GIVEN RECORDS START

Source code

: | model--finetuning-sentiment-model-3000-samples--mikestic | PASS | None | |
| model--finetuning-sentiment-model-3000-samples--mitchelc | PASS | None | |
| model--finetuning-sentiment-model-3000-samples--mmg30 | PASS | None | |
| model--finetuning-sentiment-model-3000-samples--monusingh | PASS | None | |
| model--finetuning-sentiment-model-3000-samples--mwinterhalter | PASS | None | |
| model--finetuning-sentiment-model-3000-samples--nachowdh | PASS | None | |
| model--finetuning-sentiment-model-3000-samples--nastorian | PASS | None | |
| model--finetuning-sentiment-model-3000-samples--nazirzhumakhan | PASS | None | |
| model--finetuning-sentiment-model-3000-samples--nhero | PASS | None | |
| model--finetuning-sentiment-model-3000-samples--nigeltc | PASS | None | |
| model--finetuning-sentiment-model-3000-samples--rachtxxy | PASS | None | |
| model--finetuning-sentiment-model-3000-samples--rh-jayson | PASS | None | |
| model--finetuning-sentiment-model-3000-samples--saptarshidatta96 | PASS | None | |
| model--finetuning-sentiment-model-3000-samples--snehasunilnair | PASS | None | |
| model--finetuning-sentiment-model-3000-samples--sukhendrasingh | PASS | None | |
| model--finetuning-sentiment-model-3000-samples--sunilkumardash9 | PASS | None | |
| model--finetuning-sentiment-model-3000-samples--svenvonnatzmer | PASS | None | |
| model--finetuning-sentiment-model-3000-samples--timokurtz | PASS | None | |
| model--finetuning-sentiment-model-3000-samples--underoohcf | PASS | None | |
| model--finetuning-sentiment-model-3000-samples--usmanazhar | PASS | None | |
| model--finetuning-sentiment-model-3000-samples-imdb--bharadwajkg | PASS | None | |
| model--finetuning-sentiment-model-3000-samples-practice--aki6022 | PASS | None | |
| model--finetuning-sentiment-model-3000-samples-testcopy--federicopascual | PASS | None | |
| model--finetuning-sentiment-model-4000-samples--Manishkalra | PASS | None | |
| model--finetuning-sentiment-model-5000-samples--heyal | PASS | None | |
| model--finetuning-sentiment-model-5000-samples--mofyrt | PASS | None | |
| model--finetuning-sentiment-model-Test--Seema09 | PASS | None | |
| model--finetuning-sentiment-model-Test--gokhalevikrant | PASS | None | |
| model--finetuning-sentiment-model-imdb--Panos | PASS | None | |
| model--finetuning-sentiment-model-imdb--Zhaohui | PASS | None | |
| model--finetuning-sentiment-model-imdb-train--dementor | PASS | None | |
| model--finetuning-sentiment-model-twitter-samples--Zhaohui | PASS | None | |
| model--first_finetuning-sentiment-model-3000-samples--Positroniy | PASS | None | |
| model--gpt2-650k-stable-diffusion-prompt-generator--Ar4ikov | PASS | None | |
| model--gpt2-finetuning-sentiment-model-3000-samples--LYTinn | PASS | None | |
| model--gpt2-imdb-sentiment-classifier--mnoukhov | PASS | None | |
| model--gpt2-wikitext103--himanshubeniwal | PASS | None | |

GIVEN RECORDS END

● **AIM OF THE TASK**: The records above are to be printed out again exactly, without omission.

● **SOLVED PROBLEM**:
Source code

: | model--finetuning-sentiment-model-3000-samples--mikestic | PASS | None | |
| model--finetuning-sentiment-model-3000-samples--mitchelc | PASS | None | |
| model--finetuning-sentiment-model-3000-samples--mmg30 | PASS | None | |
| model--finetuning-sentiment-model-3000-samples--monusingh | PASS | None | |
| model--finetuning-sentiment-model-3000-samples--mwinterhalter | PASS | None | |
| model--finetuning-sentiment-model-3000-samples--nachowdh | PASS | None | |
| model--finetuning-sentiment-model-3000-samples--nastorian | PASS | None | |
| model--finetuning-sentiment-model-3000-samples--nazirzhumakhan | PASS | None | |
| model--finetuning-sentiment-model-3000-samples--nhero | PASS | None | |
| model--finetuning-sentiment-model-3000-samples--nigeltc | PASS | None | |
| model--finetuning-sentiment-model-3000-samples--rachtxxy | PASS | None | |
| model--finetuning-sentiment-model-3000-samples--rh-jayson | PASS | None | |
| model--finetuning-sentiment-model-3000-samples--saptarshidatta96 | PASS | None | |
| model--finetuning-sentiment-model-3000-samples--snehasunilnair | PASS | None | |
| model--finetuning-sentiment-model-3000-samples--sukhendrasingh | PASS | None | |
| model--finetuning-sentiment-model-3000-samples--sunilkumardash9 | PASS | None | |
| model--finetuning-sentiment-model-3000-samples--svenvonnatzmer | PASS | None | |
| model--finetuning-sentiment-model-3000-samples--timokurtz | PASS | None | |
| model--finetuning-sentiment-model-3000-samples--underoohcf | PASS | None | |
| model--finetuning-sentiment-model-3000-samples--usmanazhar | PASS | None | |
| model--finetuning-sentiment-model-3000-samples-imdb--bharadwajkg | PASS | None | |
| model--finetuning-sentiment-model-3000-samples-practice--aki6022 | PASS | None | |
| model--finetuning-sentiment-model-3000-samples-testcopy--federicopascual | PASS | None | |
| model--finetuning-sentiment-model-4000-samples--Manishkalra | PASS | None | |
| model--finetuning-sentiment-model-5000-samples--heyal | PASS | None | |
| model--finetuning-sentiment-model-5000-samples--mofyrt | PASS | None | |
| model--finetuning-sentiment-model-Test--Seema09 | PASS | None | |
| model--finetuning-sentiment-model-Test--gokhalevikrant | PASS | None | |
| model--finetuning-sentiment-model-imdb--Panos | PASS | None | |
| model--finetuning-sentiment-model-imdb--Zhaohui | PASS | None | |
| model--finetuning-sentiment-model-imdb-train--dementor | PASS | None | |
| model--finetuning-sentiment-model-twitter-samples--Zhaohui | PASS | None | |
| model--first_finetuning-sentiment-model-3000-samples--Positroniy | PASS | None | |
| model--gpt2-650k-stable-diffusion-prompt-generator--Ar4ikov | PASS | None | |
| model--gpt2-finetuning-sentiment-model-3000-samples--LYTinn | PASS | None | |
| model--gpt2-imdb-sentiment-classifier--mnoukhov | PASS | None | |
| model--gpt2-wikitext103--himanshubeniwal | PASS | None | |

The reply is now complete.